I can't believe you can fit tires that large in your Merckx frame. The largest I've been able to fit in my Merckx AX were Michelin Pro2Race 700x25s, which actually fit more like 27-28 mm tires. Are you using long-reach brakes?


----------



## singlecross (Nov 1, 2006)

Heres some pics of the brake (tektro R556 long reach) and tire (Grand Bois 650B x 32) clearance:

eddy 650B fork clearance | Flickr - Photo Sharing!

eddy 650B chainstay clearance | Flickr - Photo Sharing!

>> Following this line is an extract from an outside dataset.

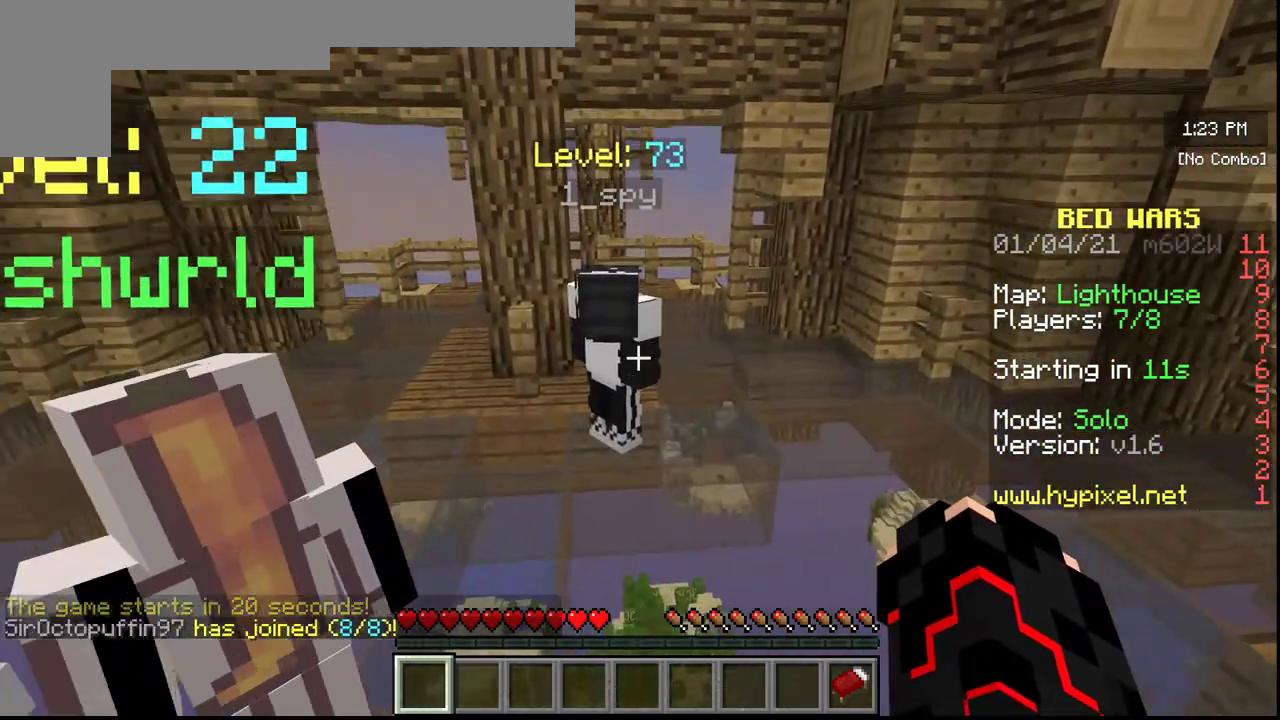
{"keys": ["w"], "mouse": [], "events": []}
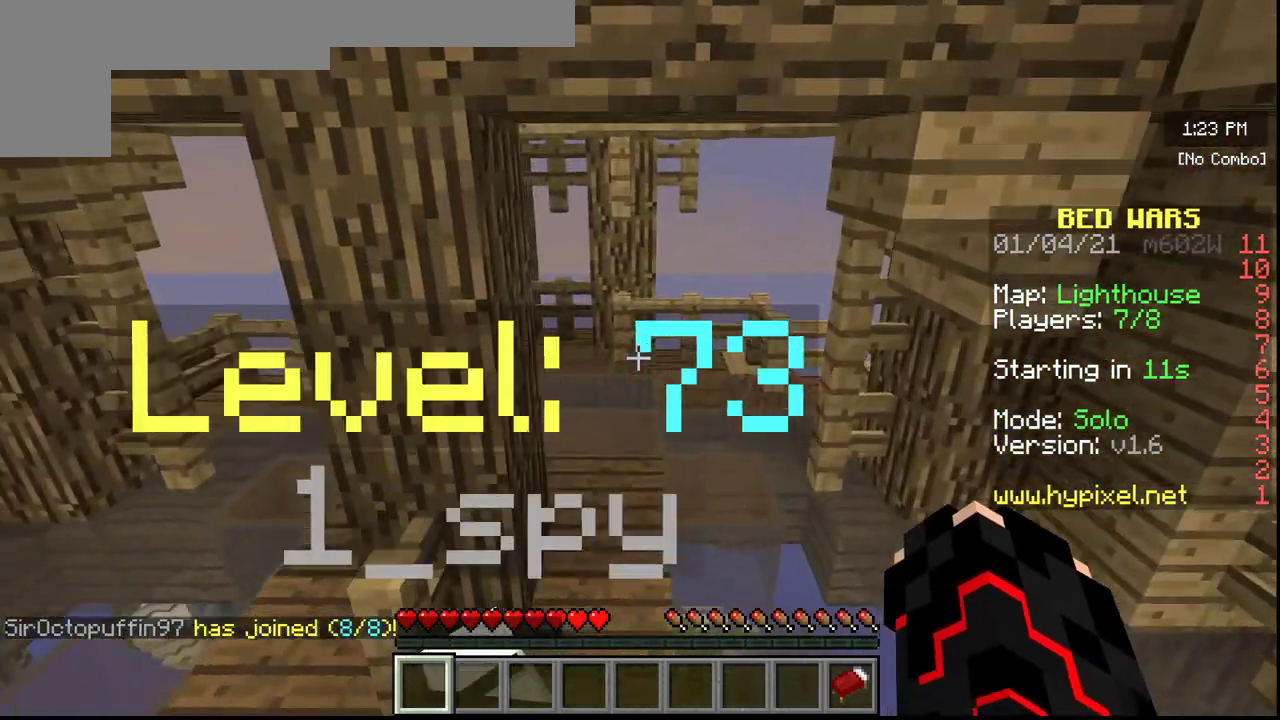
{"keys": [], "mouse": [], "events": [[67, "w", "up"]]}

The tektro long reach brakes bolted up an work just fine and the smaller diameter 650B tires move the tire back to a wider part of the chainstay to provide the room for the 32mm width. Even thr reynolds OuzoPro fork wasn't a problem. I can just change brake calipers and add 700c wheels if I ever want to go back. Easy peasy...

singlecross


----------



## tarwheel2 (Jul 7, 2005)

Very interesting! I'll keep that in mind as I get older and fatter tires look more appealing. Of course, all of my bikes have 700c wheels, so 650b wheels would prevent me from swapping between bikes -- which has been my reason for avoiding them over the years.


----------



## singlecross (Nov 1, 2006)

tarwheel2 said:


> Very interesting! I'll keep that in mind as I get older and fatter tires look more appealing. Of course, all of my bikes have 700c wheels, so 650b wheels would prevent me from swapping between bikes -- which has been my reason for avoiding them over the years.

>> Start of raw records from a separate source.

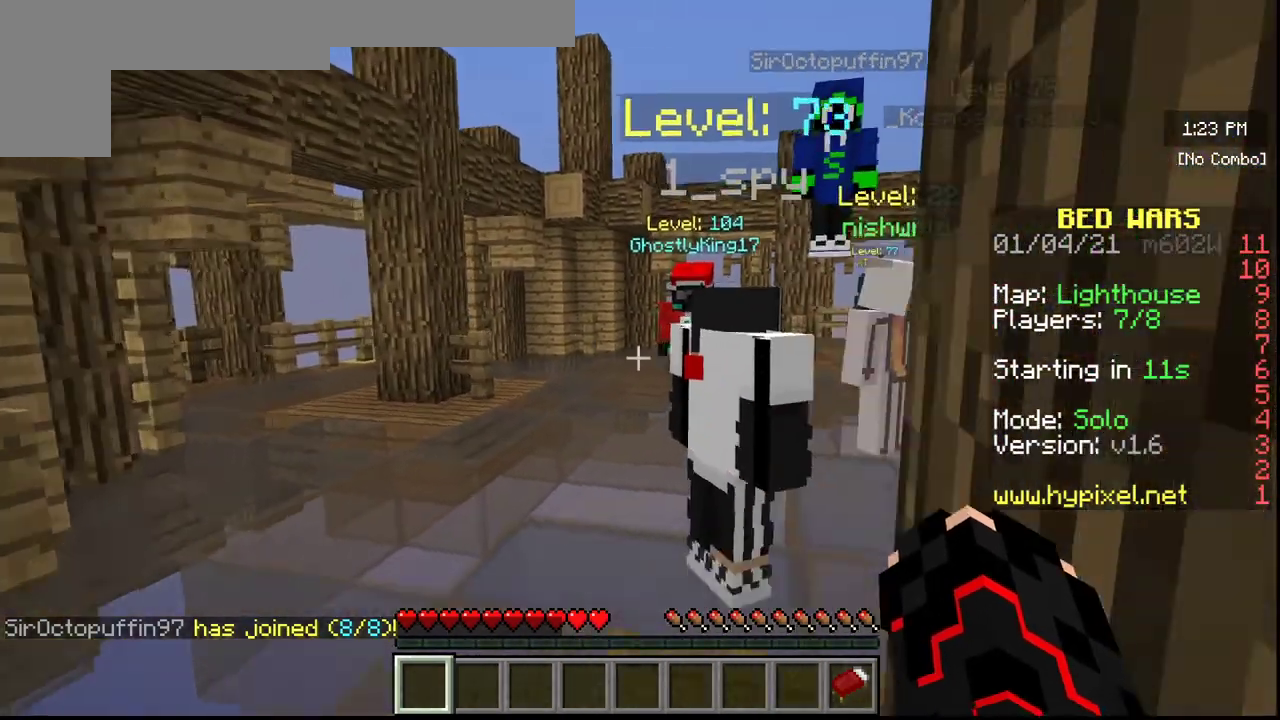
{"keys": ["s"], "mouse": [], "events": []}
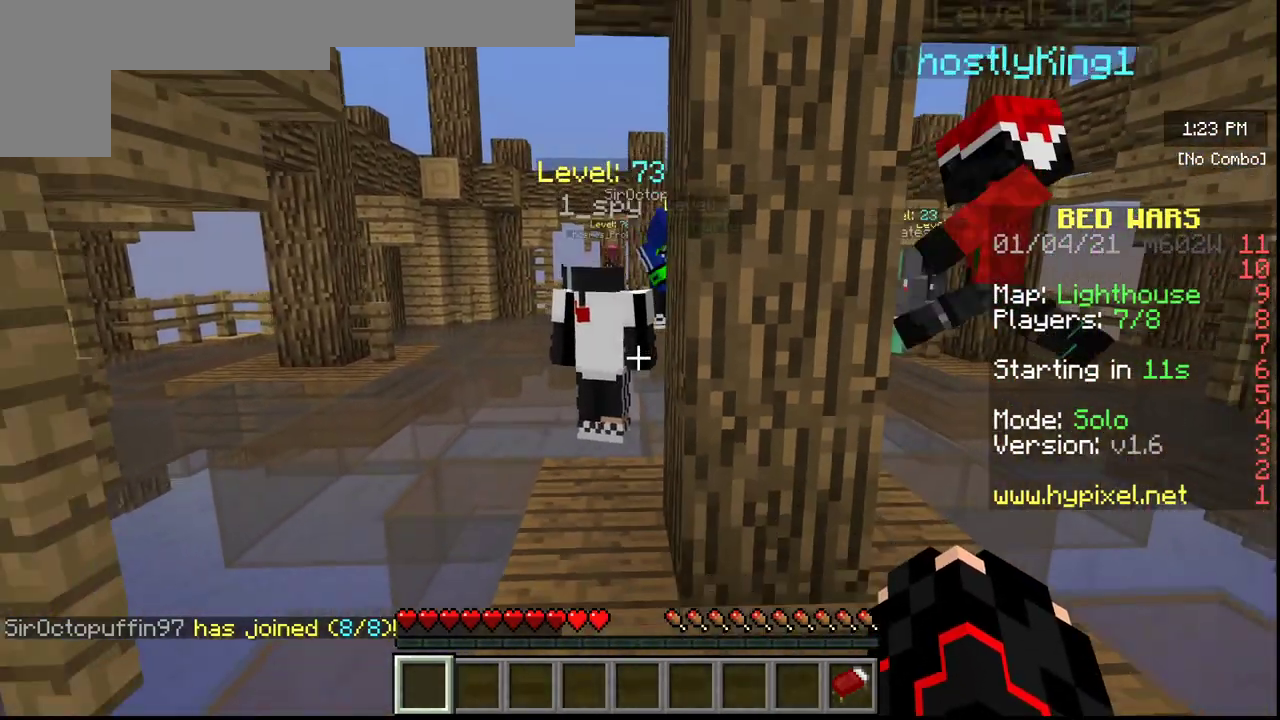
{"keys": [], "mouse": [], "events": [[33, "s", "up"], [283, "a", "down"], [433, "a", "up"]]}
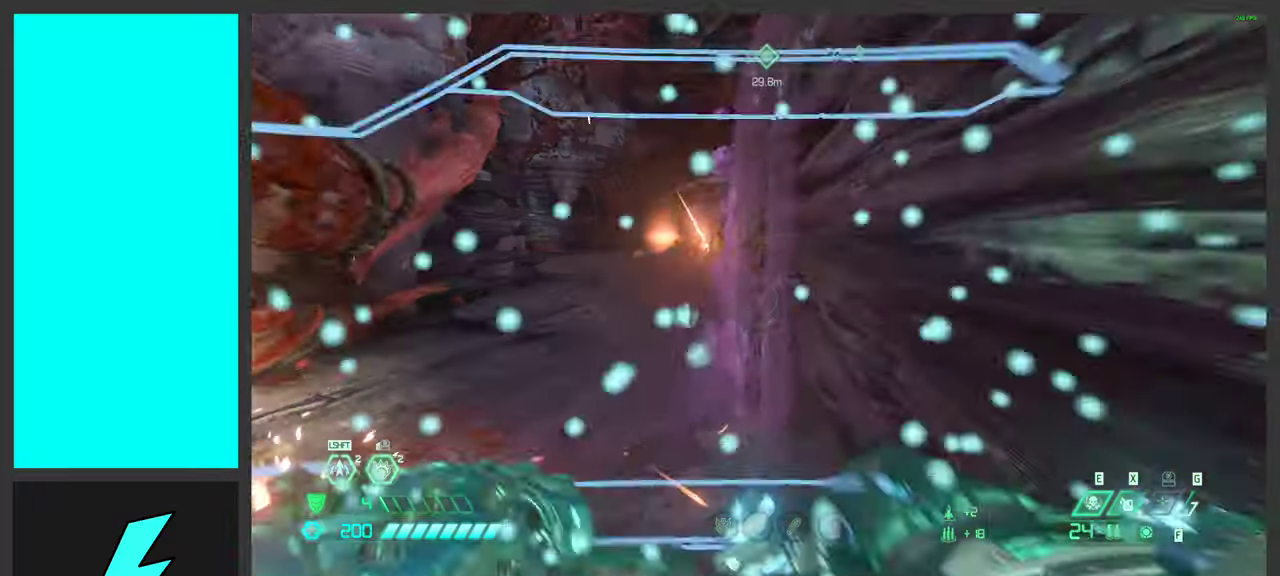
Gameplay with keyboard and mouse; each line is a JSON object with the keys and mouse buttons held at the frame after it. "events" lists presses ("down") and releases ("up") of ".", "/", "0", "1", "2", "3", "4", "5", "6", "7", "8", "9", "a", "alt_l", "alt_r", "b", "c", "caps_lock", "comma", "ctrl", "d", "e", "equals", "f", "g", "h", "i", "j", "k", "l", "lbracket", "m", "minus", "n", "o", "p", "q", "quote", "r", "rbracket", "s", "semicolon", "shift", "space", "super_l", "super_r", "t", "tilde", "u", "v", "w", "x", "y", "z", "mouse_left", "mouse_wheel", "mouse_right", "mouse_mb4" and "mouse_mb5" between this image and that frame as [ms after this image, input, new state], when the widget could be followed in between. "mouse_left", "mouse_wheel", "mouse_right", "mouse_mb4", "mouse_mb5" = the "left", "wheel", "right", "mb4", "mb5" buttons of the "mouse" list. No other keys are recorded. "wheel" means that the mouse wheel is clicked or scrolled. Mouse movement is not recorded. Not read: tab.
{"keys": ["a", "space", "w"], "mouse": [], "events": [[67, "4", "up"], [233, "4", "down"], [233, "space", "down"], [317, "4", "up"], [367, "a", "down"], [383, "space", "up"], [467, "space", "down"]]}
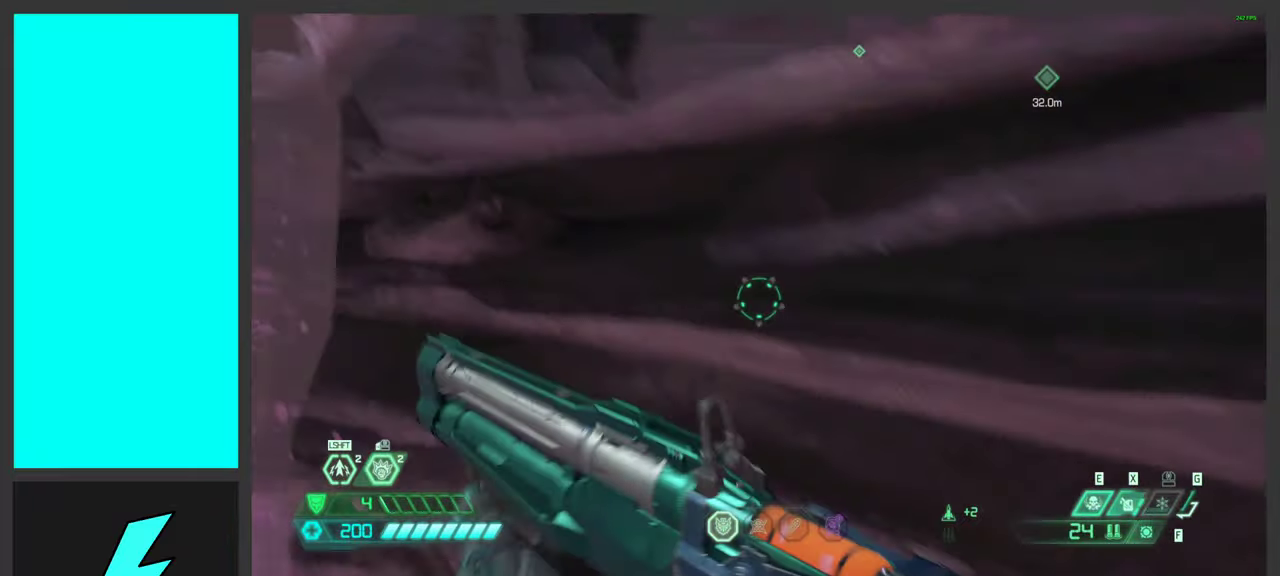
{"keys": ["a"], "mouse": [], "events": [[150, "space", "up"], [483, "w", "up"]]}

Hey! Who you callin' old?!

I felt the same way with switching from 700c to 650B but now I'm converting over to all 650B or 26". For my riding and frame size I think that the smaller/wider wheels and tires offer lots of benefit with little drawback. 

singlecross


----------



## Chico2000 (Jul 7, 2011)

Very cool bike and pics. And a :thumbsup: for downtube shifters.


----------



## weltyed (Feb 6, 2004)

i heart gravel riding.

is that a dynahub on the front?


----------



## surly boy (Sep 8, 2011)

I got a cross frame so I could go with 700x35, because I too am older and like the ride better.


----------



## Ridgetop (Mar 1, 2005)

I love anything with trees and ocean. Nice pictures.


----------



## singlecross (Nov 1, 2006)

weltyed said:


> i heart gravel riding.
> 
> is that a dynahub on the front?


Yep, its a Schmidt Dynohub on the front because I heart gravel riding at night. The pictures aren't so interesting at night though.

singlecross


----------